• [Assignment] Return the data below unchanged, without images.

• [Data shown]
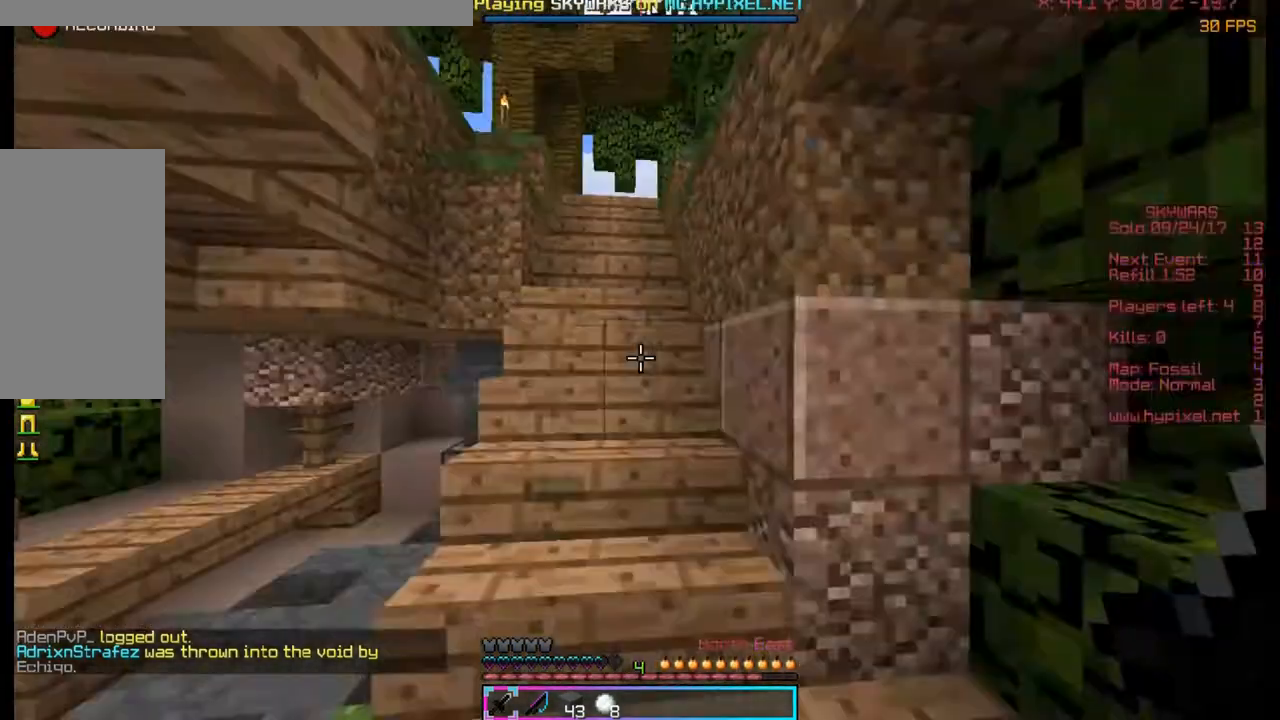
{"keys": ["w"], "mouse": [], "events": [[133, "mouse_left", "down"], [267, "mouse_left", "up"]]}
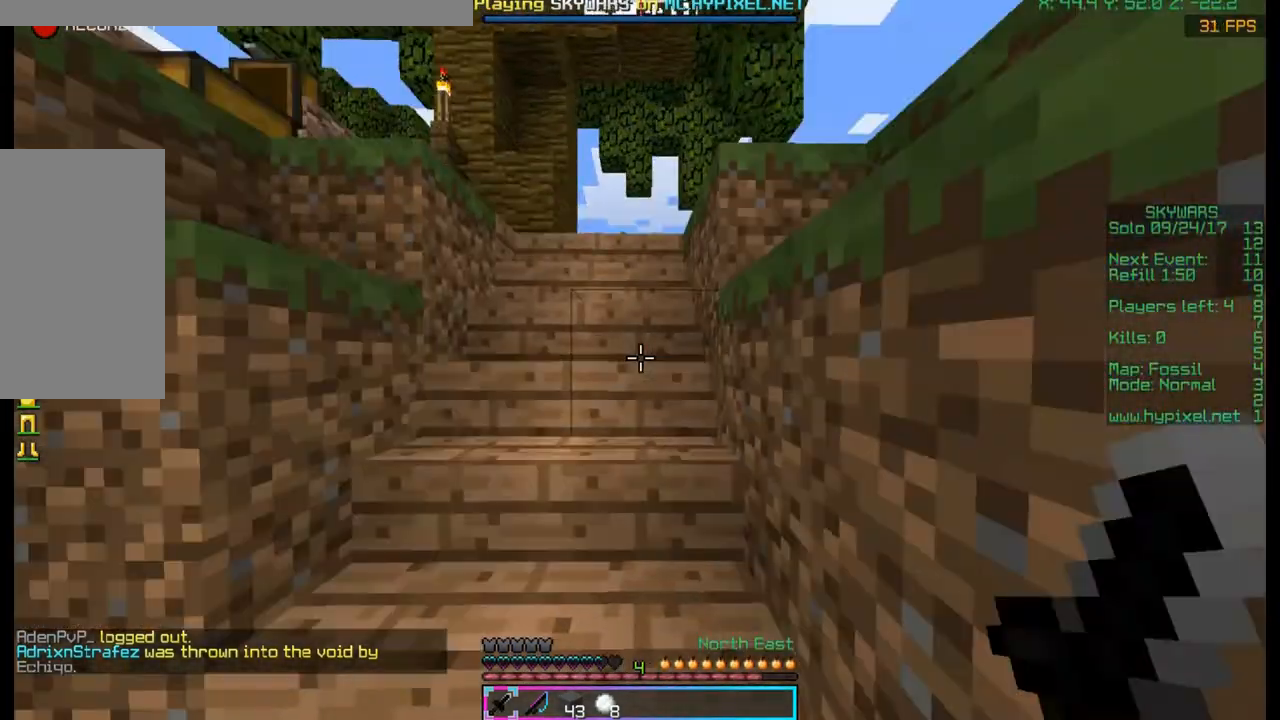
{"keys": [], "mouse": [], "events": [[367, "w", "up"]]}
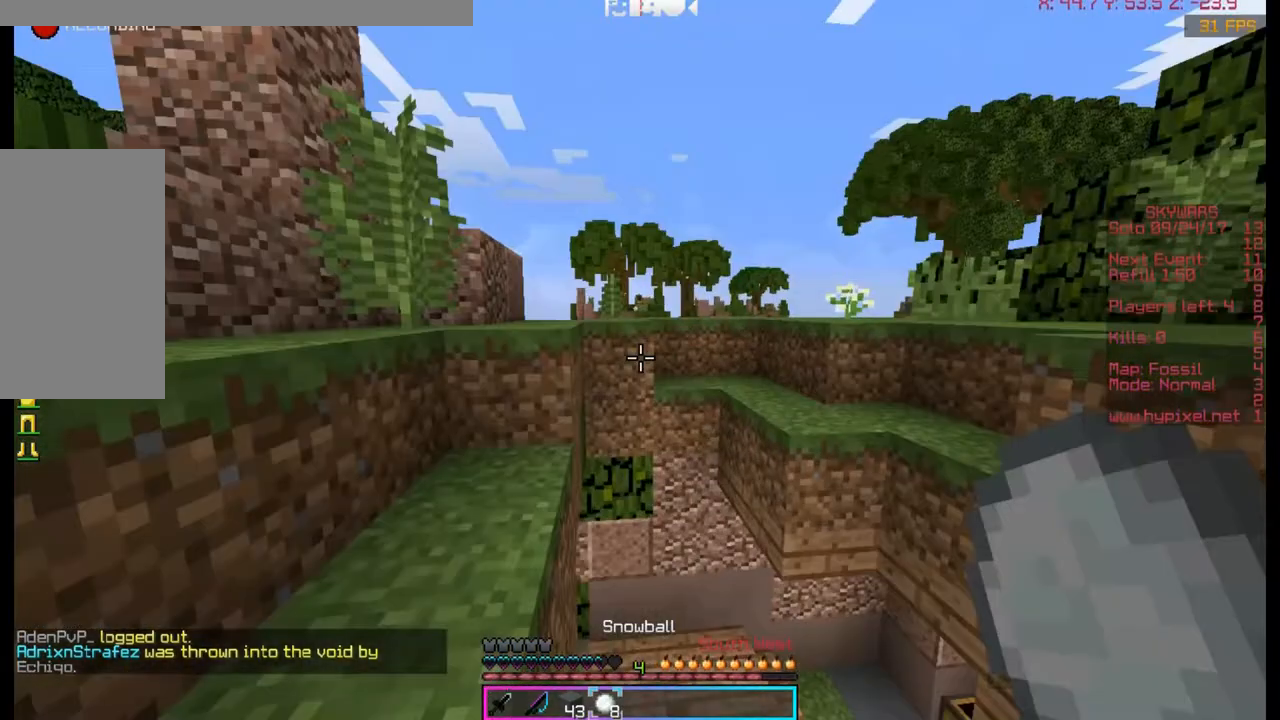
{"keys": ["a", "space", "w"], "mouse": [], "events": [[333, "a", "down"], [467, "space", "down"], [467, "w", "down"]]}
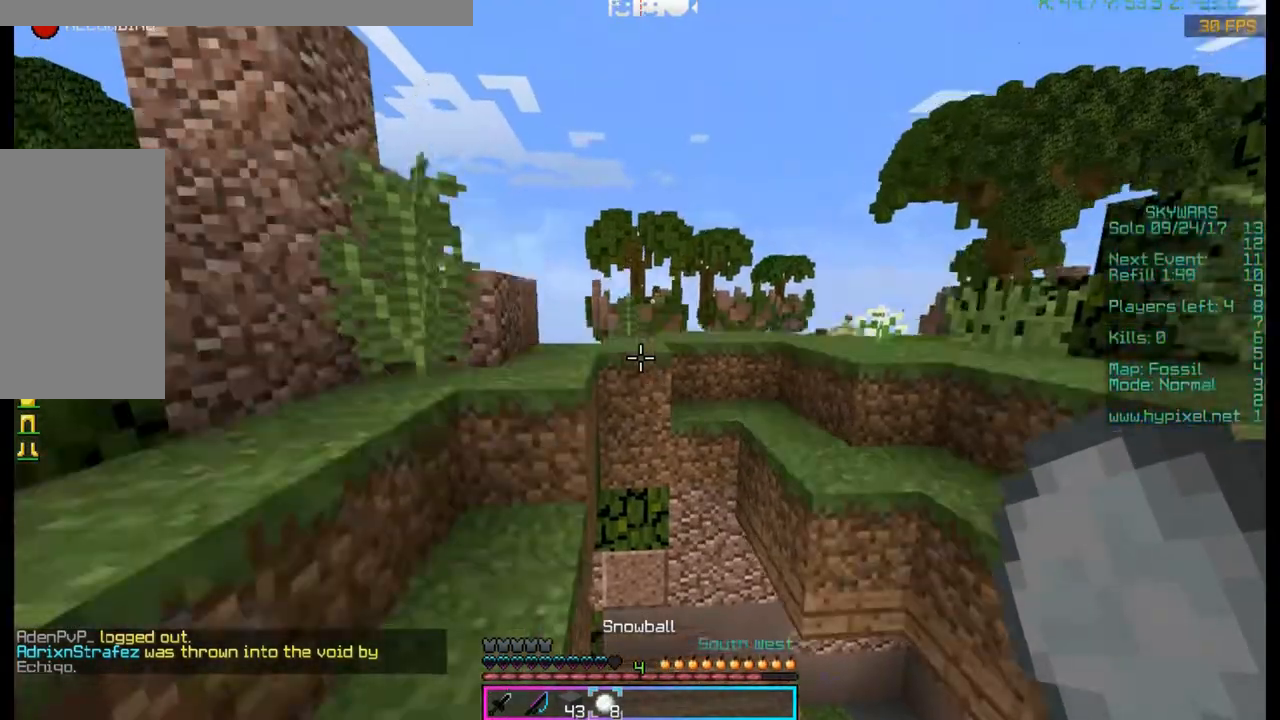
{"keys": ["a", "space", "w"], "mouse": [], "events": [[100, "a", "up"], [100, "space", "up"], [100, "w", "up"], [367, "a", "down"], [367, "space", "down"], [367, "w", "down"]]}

• [Output of the task]
{"keys": ["w"], "mouse": [], "events": [[133, "mouse_left", "down"], [267, "mouse_left", "up"]]}
{"keys": [], "mouse": [], "events": [[367, "w", "up"]]}
{"keys": ["a", "space", "w"], "mouse": [], "events": [[333, "a", "down"], [467, "space", "down"], [467, "w", "down"]]}
{"keys": ["a", "space", "w"], "mouse": [], "events": [[100, "a", "up"], [100, "space", "up"], [100, "w", "up"], [367, "a", "down"], [367, "space", "down"], [367, "w", "down"]]}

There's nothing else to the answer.